Behind Closed Doors by B.A. Paris

Synopsis:

Everyone knows a couple like Jack and Grace: he has looks and wealth, she has charm and elegance. You’d like to get to know Grace better. But it’s difficult, because you realize Jack and Grace are never apart. Some might call this true love.

Picture this: a dinner party at their perfect home, the conversation and wine flowing. They appear to be in their element while entertaining. And Grace’s friends are eager to reciprocate with lunch the following week. Grace wants to go, but knows she never will. Her friends call—so why doesn’t Grace ever answer the phone? And how can she cook such elaborate meals but remain so slim?

And why are there bars on one of the bedroom windows?

The perfect marriage? Or the perfect lie?

Review:

I’ve always had “genre phases”. I would start reading a certain type of books and wouldn’t stop for weeks or months, until my brain is suffocated by that genre till I’m finally ready to move to something else. Lately, I noticed that I’m craving for psychological thrillers and my shelves slowly started gathering such kind of books.

I picked up Behind Closed Doors running through an airport, almost impulsively, barely reading the synopsis from the last cover and devoured the first half of the book during my flight. I kind of loved it, but there are some things that kept bugging me, although I find it pretty difficult to identify them clearly.

From the first pages (and obviously, from the synopsis), you realize that under the illusion of perfection, something is very, very wrong in the marriage of Jack and Grace. The author doesn’t let you wonder for too long, as she starts showing you the darkness that lies behind that perfect couple.

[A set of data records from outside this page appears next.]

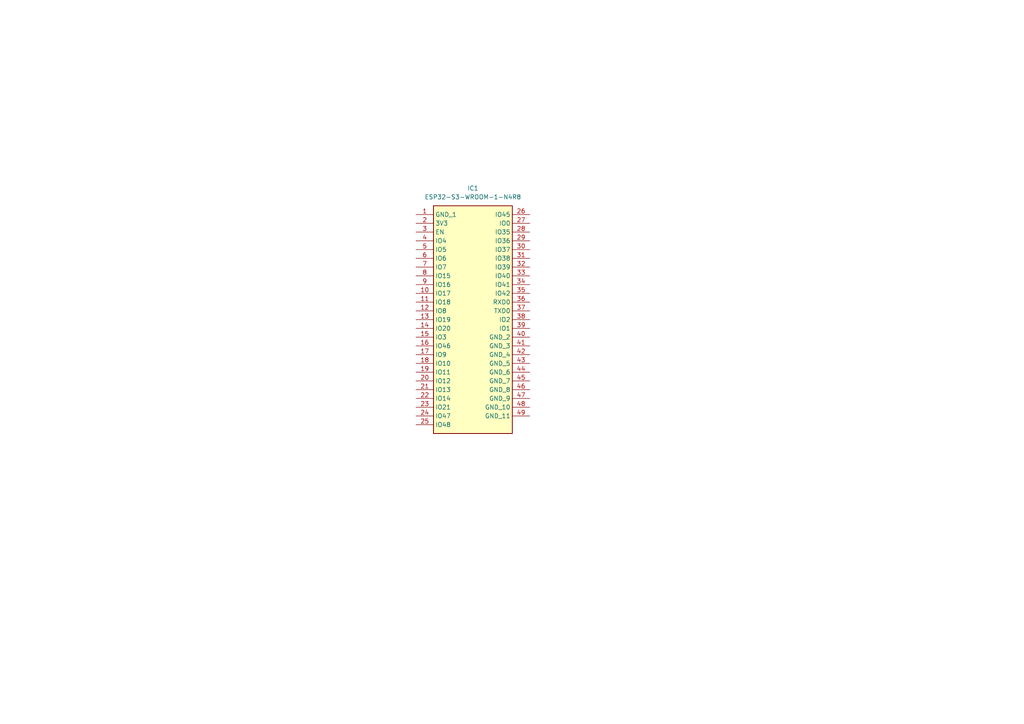
<source format=kicad_sch>
(kicad_sch
	(version 20250114)
	(generator "eeschema")
	(generator_version "9.0")
	(uuid "4938a634-8b4b-426c-b0b7-3727801df78d")
	(paper "A4")
	
	(symbol
		(lib_id "ESP32-S3-WROOM-1-N4R8:ESP32-S3-WROOM-1-N4R8")
		(at 120.65 62.23 0)
		(unit 1)
		(exclude_from_sim no)
		(in_bom yes)
		(on_board yes)
		(dnp no)
		(fields_autoplaced yes)
		(uuid "306acd85-2572-4905-af6f-4183640621ab")
		(property "Reference" "IC1"
			(at 137.16 54.61 0)
			(effects
				(font
					(size 1.27 1.27)
				)
			)
		)
		(property "Value" "ESP32-S3-WROOM-1-N4R8"
			(at 137.16 57.15 0)
			(effects
				(font
					(size 1.27 1.27)
				)
			)
		)
		(property "Footprint" "ESP32-S3-WROOM-1-N4R8:ESP32S3WROOM1N4R8"
			(at 149.86 157.15 0)
			(effects
				(font
					(size 1.27 1.27)
				)
				(justify left top)
				(hide yes)
			)
		)
		(property "Datasheet" "https://www.espressif.com/sites/default/files/documentation/esp32-s3-wroom-1_wroom-1u_datasheet_en.pdf"
			(at 149.86 257.15 0)
			(effects
				(font
					(size 1.27 1.27)
				)
				(justify left top)
				(hide yes)
			)
		)
		(property "Description" "Bluetooth, WiFi 802.11b/g/n, Bluetooth v5.0 Transceiver Module 2.4GHz PCB Trace Surface Mount , 3V ~ 3.6V , 95mA ~ 97mA , -40C ~ 65C (TA)"
			(at 120.65 62.23 0)
			(effects
				(font
					(size 1.27 1.27)
				)
				(hide yes)
			)
		)
		(property "Height" "3.25"
			(at 149.86 457.15 0)
			(effects
				(font
					(size 1.27 1.27)
				)
				(justify left top)
				(hide yes)
			)
		)
		(property "Mouser Part Number" "356-ESP32S3WROM1N4R8"
			(at 149.86 557.15 0)
			(effects
				(font
					(size 1.27 1.27)
				)
				(justify left top)
				(hide yes)
			)
		)
		(property "Mouser Price/Stock" "https://www.mouser.co.uk/ProductDetail/Espressif-Systems/ESP32-S3-WROOM-1-N4R8?qs=Li%252BoUPsLEnsFpZnU9mcr%2FQ%3D%3D"
			(at 149.86 657.15 0)
			(effects
				(font
					(size 1.27 1.27)
				)
				(justify left top)
				(hide yes)
			)
		)
		(property "Manufacturer_Name" "Espressif Systems"
			(at 149.86 757.15 0)
			(effects
				(font
					(size 1.27 1.27)
				)
				(justify left top)
				(hide yes)
			)
		)
		(property "Manufacturer_Part_Number" "ESP32-S3-WROOM-1-N4R8"
			(at 149.86 857.15 0)
			(effects
				(font
					(size 1.27 1.27)
				)
				(justify left top)
				(hide yes)
			)
		)
		(pin "1"
			(uuid "d9a88fe9-c719-4834-b1ce-45d4b49aac61")
		)
		(pin "22"
			(uuid "b73c8e3f-dd61-4eaf-b44c-60feb31a7f9d")
		)
		(pin "3"
			(uuid "38c6aed5-b42f-45fb-8d38-7eb8a0683269")
		)
		(pin "5"
			(uuid "0287c858-a0a5-4290-b47a-91eaf3bd7e80")
		)
		(pin "12"
			(uuid "b8982a04-4339-4b5d-85e6-b281717ac6b4")
		)
		(pin "14"
			(uuid "fbb45b54-d37f-4452-a100-cec79125a340")
		)
		(pin "20"
			(uuid "a3e93b7c-0500-45ea-b1af-c45ddca9e878")
		)
		(pin "13"
			(uuid "df882803-52e6-4e55-b48e-cccfe07d7d81")
		)
		(pin "2"
			(uuid "0264cc03-c2e7-478a-9f90-0283948d7a7a")
		)
		(pin "6"
			(uuid "103078ea-450e-4d1a-bc3b-b0cdbc8de5f6")
		)
		(pin "7"
			(uuid "39d16ad8-b5d2-43b3-8cf3-9ee9c0b472b8")
		)
		(pin "9"
			(uuid "4b94fdf1-f441-43bd-b648-84a9fdd789a9")
		)
		(pin "11"
			(uuid "00b8b6a2-8ac4-4930-98d2-703dc9ec981f")
		)
		(pin "8"
			(uuid "ea478da2-e4ff-4d0c-91bf-2ce5d8e8df91")
		)
		(pin "16"
			(uuid "c3bf8c58-30c6-405b-b5ce-5de8f73fc912")
		)
		(pin "15"
			(uuid "dab8626d-1c85-4171-9e5e-be5efdd483f2")
		)
		(pin "18"
			(uuid "b7de987b-590b-43b3-8caf-37b09175aae8")
		)
		(pin "19"
			(uuid "64e22baa-c7fd-417d-99ca-7ad756cf6650")
		)
		(pin "10"
			(uuid "b6790b3b-e945-42a2-93b3-2269a2df67e1")
		)
		(pin "17"
			(uuid "b2ec84fe-5a00-4525-851a-ed81b892c90b")
		)
		(pin "21"
			(uuid "e8297b18-8dd1-4e5d-bb86-11e43159ec36")
		)
		(pin "4"
			(uuid "956ed59e-a1c2-48ab-b782-e92a88fe822d")
		)
		(pin "32"
			(uuid "2b19abe3-d9ad-4ebc-a804-e1df19f1a4d8")
		)
		(pin "26"
			(uuid "e52ebd3b-1511-4712-b28e-680dff101bd9")
		)
		(pin "27"
			(uuid "c1563439-03c7-45e0-b265-09650a6b2103")
		)
		(pin "28"
			(uuid "6c8c0c09-7295-4ed5-b206-48cc364aef79")
		)
		(pin "31"
			(uuid "20a06558-053f-4298-b0ac-4eb0faa6174c")
		)
		(pin "36"
			(uuid "4c19657f-fba9-4878-8630-1046c4345577")
		)
		(pin "45"
			(uuid "ff0296d5-4b09-4aa9-83b1-d96e97b768d9")
		)
		(pin "48"
			(uuid "00434de6-cbdc-43f3-8e6b-a892357a2c7b")
		)
		(pin "40"
			(uuid "97ab1687-b292-48fe-be68-58aaf3c9943c")
		)
		(pin "37"
			(uuid "32263fb4-8e60-449a-b062-5445af1e1ef7")
		)
		(pin "25"
			(uuid "94421335-0f2b-4a07-8629-878c7dfd2523")
		)
		(pin "30"
			(uuid "58885dbb-ed83-42bb-ac39-c5469fc31373")
		)
		(pin "42"
			(uuid "62b95245-496c-45c2-9530-5a78381bfedb")
		)
		(pin "24"
			(uuid "7c274c5b-7ac8-40ec-a70c-3a7acfad9752")
		)
		(pin "44"
			(uuid "5de16c67-521e-4d40-8e10-9062ae5f9ab7")
		)
		(pin "23"
			(uuid "90d0a8a5-2a93-4a50-a2ec-4192acad892f")
		)
		(pin "46"
			(uuid "b89a7b34-7d0d-4c1e-928e-8ae555593ccc")
		)
		(pin "29"
			(uuid "c609b2e2-747b-4d5a-869b-6294db7c429b")
		)
		(pin "35"
			(uuid "c24e5da4-2dd3-49b8-976e-f2c9395d5601")
		)
		(pin "41"
			(uuid "0934a757-0da1-4316-92d4-f75abaa6602a")
		)
		(pin "39"
			(uuid "1bf6030a-fa71-4ff6-8703-020bf0209522")
		)
		(pin "43"
			(uuid "29394a1f-cb38-4148-a93e-b91c1fd8a9c3")
		)
		(pin "33"
			(uuid "90e43bda-8d08-4802-907b-8d0cd614cc39")
		)
		(pin "34"
			(uuid "9ce798a9-af1a-47c0-b12d-c7d6981918de")
		)
		(pin "38"
			(uuid "a02d6541-051b-4bde-b116-ac8b3c00fc34")
		)
		(pin "47"
			(uuid "875a212b-dacd-4c90-9b09-12cbf5e4a1c7")
		)
		(pin "49"
			(uuid "35e6722a-6fbf-4e9f-9032-250bce9e7ce0")
		)
		(instances
			(project ""
				(path "/99b6ddd9-7ffe-4c85-972a-e0f594a166d4/521ed49f-67a8-4f65-9cb7-064f532bae28"
					(reference "IC1")
					(unit 1)
				)
			)
		)
	)
)

</source>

You’re jumping with every chapter from the past to the present and both of them look just as terrible, without any traces of salvation, without any hopes of escaping. There’s not a single moment when you can relax and not feel ice flowing through your veins, never knowing what to expect, always assuming something even worse is going to happen.

Despite the satisfaction that I felt while reading it, I got a sense of disturbance, something kept bothering me. I feel like the story was built on a successful recipe without adding any extra flavors to it. Yes, the characters have a background that would explain why their personalities got so twisted. Yes, there is an aftermath that you’re even scared to think about. Yes, the suspense is on its highest. But all of these elements seem somehow shallow, like there’s too little substance to sustain the storyline properly. There are some moments that make no sense, there’s no explanation nor logic behind some of the actions that the main characters do.

Don’t get me wrong, it is a good book. If this is what you are looking for (and I definitely was!), the story will keep you entertained, holding your breath, waiting for the next move and knowing that every moment passing will throw the heroine even deeper in despair and further from salvation. But for me, the novel didn’t make me step in the characters’ shoes, didn’t transfer me to their world. Perhaps it will be different for you but personally, I couldn’t stop feeling the whole time that it’s just a story. A good one, yes, but… just a story.